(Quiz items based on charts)
────────────────────────────────────────
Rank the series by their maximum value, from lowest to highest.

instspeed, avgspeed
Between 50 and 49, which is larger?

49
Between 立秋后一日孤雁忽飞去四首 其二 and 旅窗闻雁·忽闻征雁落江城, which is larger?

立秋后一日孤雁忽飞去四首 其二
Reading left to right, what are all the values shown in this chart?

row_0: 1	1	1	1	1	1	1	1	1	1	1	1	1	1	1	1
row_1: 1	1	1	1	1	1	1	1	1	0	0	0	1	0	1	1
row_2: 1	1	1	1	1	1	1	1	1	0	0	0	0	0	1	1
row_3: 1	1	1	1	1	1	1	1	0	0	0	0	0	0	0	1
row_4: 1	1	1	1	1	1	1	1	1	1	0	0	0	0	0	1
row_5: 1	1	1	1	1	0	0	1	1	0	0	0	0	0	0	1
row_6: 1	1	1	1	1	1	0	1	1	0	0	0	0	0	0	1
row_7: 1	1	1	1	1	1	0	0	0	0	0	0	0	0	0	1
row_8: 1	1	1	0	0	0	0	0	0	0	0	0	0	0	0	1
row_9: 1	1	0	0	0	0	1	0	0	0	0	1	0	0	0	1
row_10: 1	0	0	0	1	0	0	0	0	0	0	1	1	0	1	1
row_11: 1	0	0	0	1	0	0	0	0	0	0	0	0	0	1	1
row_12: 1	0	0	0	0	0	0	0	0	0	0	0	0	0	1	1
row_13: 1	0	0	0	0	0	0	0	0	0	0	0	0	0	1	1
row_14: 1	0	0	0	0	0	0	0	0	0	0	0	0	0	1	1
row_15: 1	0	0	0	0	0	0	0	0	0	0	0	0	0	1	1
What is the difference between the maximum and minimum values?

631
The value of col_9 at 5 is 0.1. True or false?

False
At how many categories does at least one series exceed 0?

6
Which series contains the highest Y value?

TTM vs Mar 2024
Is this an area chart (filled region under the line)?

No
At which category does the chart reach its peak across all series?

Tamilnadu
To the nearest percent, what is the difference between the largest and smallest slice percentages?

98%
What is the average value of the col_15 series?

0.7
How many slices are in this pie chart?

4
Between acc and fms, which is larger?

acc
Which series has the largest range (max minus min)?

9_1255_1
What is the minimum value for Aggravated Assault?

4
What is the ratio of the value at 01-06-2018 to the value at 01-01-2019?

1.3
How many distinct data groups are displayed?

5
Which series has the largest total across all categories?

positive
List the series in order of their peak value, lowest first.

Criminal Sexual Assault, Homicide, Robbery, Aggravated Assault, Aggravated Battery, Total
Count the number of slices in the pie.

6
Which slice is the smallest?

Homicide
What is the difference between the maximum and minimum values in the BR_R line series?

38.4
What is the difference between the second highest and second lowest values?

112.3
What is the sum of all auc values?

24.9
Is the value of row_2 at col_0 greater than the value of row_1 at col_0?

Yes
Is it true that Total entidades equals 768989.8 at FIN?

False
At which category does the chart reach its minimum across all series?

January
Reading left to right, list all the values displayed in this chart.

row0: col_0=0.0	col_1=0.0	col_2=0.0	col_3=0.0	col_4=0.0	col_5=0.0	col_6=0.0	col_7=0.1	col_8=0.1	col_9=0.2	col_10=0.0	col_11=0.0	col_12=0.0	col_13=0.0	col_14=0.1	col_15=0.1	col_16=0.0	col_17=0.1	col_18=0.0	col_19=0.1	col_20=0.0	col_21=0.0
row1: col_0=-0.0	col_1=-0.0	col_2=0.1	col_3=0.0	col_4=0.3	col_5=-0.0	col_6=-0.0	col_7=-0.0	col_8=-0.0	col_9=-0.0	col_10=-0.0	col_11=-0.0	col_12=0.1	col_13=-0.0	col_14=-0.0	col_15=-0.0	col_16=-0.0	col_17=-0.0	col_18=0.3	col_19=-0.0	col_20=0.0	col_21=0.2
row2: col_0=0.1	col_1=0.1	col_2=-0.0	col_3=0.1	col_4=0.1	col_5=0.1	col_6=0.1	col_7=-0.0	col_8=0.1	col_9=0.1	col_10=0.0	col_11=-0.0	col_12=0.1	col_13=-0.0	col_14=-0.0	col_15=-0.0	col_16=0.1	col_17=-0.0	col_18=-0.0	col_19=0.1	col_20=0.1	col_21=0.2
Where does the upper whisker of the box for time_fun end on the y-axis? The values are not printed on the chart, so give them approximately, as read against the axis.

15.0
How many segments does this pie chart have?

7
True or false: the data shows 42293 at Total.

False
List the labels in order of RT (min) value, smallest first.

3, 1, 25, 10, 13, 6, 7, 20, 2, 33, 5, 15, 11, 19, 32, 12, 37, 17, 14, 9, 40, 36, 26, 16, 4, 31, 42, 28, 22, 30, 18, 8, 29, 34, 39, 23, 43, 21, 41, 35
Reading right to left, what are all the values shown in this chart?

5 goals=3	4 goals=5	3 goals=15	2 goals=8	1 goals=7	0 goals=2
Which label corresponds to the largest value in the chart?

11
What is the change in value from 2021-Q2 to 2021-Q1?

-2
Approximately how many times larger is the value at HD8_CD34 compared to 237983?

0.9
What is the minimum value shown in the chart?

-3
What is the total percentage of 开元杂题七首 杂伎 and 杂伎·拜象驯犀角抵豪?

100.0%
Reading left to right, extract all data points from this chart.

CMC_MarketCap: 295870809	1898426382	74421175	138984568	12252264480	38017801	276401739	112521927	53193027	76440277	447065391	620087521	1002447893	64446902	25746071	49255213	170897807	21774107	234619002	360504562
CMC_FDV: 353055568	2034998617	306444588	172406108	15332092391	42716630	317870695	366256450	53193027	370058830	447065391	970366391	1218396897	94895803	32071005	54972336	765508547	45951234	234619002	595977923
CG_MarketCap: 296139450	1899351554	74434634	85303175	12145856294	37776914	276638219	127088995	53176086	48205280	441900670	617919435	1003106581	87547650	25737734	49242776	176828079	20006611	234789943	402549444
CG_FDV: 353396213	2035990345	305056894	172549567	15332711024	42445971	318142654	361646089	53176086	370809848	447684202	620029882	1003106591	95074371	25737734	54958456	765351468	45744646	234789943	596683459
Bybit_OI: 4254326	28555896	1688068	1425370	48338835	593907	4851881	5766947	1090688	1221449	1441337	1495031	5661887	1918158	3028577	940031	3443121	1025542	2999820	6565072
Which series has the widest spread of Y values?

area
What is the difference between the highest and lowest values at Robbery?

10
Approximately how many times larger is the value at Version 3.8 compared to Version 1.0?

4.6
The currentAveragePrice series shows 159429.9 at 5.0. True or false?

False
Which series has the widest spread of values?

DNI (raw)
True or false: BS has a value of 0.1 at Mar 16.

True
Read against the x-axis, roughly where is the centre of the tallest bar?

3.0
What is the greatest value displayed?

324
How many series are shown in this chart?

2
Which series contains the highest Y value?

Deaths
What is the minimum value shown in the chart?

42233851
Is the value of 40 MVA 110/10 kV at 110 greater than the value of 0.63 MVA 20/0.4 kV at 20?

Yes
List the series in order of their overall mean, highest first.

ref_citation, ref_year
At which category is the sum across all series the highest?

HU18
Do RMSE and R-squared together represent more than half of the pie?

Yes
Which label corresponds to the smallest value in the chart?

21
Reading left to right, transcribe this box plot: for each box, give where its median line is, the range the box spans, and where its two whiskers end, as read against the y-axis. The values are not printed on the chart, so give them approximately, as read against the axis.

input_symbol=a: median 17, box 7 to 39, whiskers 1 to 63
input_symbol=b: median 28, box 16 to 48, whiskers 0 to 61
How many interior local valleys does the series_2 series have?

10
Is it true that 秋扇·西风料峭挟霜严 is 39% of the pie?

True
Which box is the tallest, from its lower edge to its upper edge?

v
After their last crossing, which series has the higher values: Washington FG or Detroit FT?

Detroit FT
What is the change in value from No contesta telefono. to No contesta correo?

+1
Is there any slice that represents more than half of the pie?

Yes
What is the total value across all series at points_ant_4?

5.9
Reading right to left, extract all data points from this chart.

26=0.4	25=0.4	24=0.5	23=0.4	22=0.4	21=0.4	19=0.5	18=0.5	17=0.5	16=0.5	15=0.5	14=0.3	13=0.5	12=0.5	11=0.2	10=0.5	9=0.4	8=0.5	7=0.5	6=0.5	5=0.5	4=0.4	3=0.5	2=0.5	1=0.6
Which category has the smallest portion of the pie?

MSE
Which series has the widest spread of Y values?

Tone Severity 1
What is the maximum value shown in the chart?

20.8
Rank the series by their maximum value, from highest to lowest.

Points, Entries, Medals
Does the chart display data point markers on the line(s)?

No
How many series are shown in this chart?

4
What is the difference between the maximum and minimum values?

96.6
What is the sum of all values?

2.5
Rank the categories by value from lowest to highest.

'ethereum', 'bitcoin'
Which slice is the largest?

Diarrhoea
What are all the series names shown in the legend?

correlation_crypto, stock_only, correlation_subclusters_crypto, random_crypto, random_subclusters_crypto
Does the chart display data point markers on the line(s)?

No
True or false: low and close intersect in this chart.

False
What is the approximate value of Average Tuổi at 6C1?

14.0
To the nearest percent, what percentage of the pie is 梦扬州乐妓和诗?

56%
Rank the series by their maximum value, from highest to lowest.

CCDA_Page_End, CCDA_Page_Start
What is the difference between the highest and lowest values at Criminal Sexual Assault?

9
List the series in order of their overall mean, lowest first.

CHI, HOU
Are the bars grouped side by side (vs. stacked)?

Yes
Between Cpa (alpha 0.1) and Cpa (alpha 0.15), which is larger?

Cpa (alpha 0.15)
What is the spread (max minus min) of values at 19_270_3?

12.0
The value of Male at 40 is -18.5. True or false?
────────────────────────────────────────
**PROBLEM TO WORK ON:**
Update the items from the beginning up to and including the line with "Which slice is the smallest?" by changing "slices" to "wedges" and leaving everything else as it stands.

**WRITTEN ANSWER:**
Rank the series by their maximum value, from lowest to highest.

instspeed, avgspeed
Between 50 and 49, which is larger?

49
Between 立秋后一日孤雁忽飞去四首 其二 and 旅窗闻雁·忽闻征雁落江城, which is larger?

立秋后一日孤雁忽飞去四首 其二
Reading left to right, what are all the values shown in this chart?

row_0: 1	1	1	1	1	1	1	1	1	1	1	1	1	1	1	1
row_1: 1	1	1	1	1	1	1	1	1	0	0	0	1	0	1	1
row_2: 1	1	1	1	1	1	1	1	1	0	0	0	0	0	1	1
row_3: 1	1	1	1	1	1	1	1	0	0	0	0	0	0	0	1
row_4: 1	1	1	1	1	1	1	1	1	1	0	0	0	0	0	1
row_5: 1	1	1	1	1	0	0	1	1	0	0	0	0	0	0	1
row_6: 1	1	1	1	1	1	0	1	1	0	0	0	0	0	0	1
row_7: 1	1	1	1	1	1	0	0	0	0	0	0	0	0	0	1
row_8: 1	1	1	0	0	0	0	0	0	0	0	0	0	0	0	1
row_9: 1	1	0	0	0	0	1	0	0	0	0	1	0	0	0	1
row_10: 1	0	0	0	1	0	0	0	0	0	0	1	1	0	1	1
row_11: 1	0	0	0	1	0	0	0	0	0	0	0	0	0	1	1
row_12: 1	0	0	0	0	0	0	0	0	0	0	0	0	0	1	1
row_13: 1	0	0	0	0	0	0	0	0	0	0	0	0	0	1	1
row_14: 1	0	0	0	0	0	0	0	0	0	0	0	0	0	1	1
row_15: 1	0	0	0	0	0	0	0	0	0	0	0	0	0	1	1
What is the difference between the maximum and minimum values?

631
The value of col_9 at 5 is 0.1. True or false?

False
At how many categories does at least one series exceed 0?

6
Which series contains the highest Y value?

TTM vs Mar 2024
Is this an area chart (filled region under the line)?

No
At which category does the chart reach its peak across all series?

Tamilnadu
To the nearest percent, what is the difference between the largest and smallest slice percentages?

98%
What is the average value of the col_15 series?

0.7
How many wedges are in this pie chart?

4
Between acc and fms, which is larger?

acc
Which series has the largest range (max minus min)?

9_1255_1
What is the minimum value for Aggravated Assault?

4
What is the ratio of the value at 01-06-2018 to the value at 01-01-2019?

1.3
How many distinct data groups are displayed?

5
Which series has the largest total across all categories?

positive
List the series in order of their peak value, lowest first.

Criminal Sexual Assault, Homicide, Robbery, Aggravated Assault, Aggravated Battery, Total
Count the number of wedges in the pie.

6
Which slice is the smallest?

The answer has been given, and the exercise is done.